> Assigned task
Print the line containing "Since tuples are" and every line after it exactly as written, through the end of the records.

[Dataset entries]
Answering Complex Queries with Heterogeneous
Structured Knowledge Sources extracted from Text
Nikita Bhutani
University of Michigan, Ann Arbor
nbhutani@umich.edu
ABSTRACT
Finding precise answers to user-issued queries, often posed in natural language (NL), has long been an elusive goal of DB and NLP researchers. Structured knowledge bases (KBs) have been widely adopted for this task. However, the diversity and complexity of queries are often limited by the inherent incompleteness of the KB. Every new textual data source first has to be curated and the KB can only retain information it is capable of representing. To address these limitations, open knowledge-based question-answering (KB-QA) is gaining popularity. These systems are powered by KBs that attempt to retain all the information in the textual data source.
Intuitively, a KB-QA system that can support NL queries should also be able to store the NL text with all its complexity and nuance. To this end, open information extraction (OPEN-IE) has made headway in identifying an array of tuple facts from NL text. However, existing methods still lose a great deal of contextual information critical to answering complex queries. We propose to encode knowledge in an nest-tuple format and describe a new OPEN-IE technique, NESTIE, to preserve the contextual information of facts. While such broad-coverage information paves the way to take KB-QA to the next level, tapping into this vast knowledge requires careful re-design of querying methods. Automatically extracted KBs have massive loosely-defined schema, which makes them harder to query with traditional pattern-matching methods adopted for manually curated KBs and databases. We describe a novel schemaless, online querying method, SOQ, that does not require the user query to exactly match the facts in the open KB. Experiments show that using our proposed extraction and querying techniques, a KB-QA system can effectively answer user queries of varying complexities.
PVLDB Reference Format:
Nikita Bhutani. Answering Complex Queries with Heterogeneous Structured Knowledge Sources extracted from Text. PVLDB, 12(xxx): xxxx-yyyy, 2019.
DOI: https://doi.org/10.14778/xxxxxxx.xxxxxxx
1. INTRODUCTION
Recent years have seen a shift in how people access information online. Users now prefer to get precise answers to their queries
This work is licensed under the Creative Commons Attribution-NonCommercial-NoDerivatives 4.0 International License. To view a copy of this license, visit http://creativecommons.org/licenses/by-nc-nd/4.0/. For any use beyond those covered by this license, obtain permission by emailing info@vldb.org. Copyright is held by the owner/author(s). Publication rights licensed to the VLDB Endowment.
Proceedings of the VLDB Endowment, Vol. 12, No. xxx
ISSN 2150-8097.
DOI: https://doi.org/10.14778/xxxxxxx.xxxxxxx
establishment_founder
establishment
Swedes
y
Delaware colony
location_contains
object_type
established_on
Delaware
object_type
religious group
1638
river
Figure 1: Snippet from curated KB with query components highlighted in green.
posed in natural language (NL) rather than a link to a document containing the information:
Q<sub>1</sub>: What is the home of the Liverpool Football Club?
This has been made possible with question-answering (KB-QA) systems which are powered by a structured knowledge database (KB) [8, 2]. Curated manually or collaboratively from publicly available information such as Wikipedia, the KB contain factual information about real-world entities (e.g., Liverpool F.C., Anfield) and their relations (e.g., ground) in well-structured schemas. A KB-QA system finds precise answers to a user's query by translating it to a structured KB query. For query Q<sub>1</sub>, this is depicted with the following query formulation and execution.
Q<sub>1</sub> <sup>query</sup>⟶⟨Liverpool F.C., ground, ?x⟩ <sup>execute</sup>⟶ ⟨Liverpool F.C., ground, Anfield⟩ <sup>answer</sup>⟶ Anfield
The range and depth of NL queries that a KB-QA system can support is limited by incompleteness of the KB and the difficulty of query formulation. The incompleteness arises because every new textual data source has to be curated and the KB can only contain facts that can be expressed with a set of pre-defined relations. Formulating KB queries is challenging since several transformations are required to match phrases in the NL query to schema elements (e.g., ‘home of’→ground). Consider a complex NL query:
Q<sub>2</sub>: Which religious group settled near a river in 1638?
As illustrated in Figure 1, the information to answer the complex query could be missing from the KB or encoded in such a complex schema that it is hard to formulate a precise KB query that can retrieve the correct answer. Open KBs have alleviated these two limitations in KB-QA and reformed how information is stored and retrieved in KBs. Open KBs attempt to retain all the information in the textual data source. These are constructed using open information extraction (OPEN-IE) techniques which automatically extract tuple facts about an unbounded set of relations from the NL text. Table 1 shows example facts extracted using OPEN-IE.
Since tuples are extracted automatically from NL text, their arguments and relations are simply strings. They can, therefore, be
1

> Solution to the problem
Since tuples are extracted automatically from NL text, their arguments and relations are simply strings. They can, therefore, be
1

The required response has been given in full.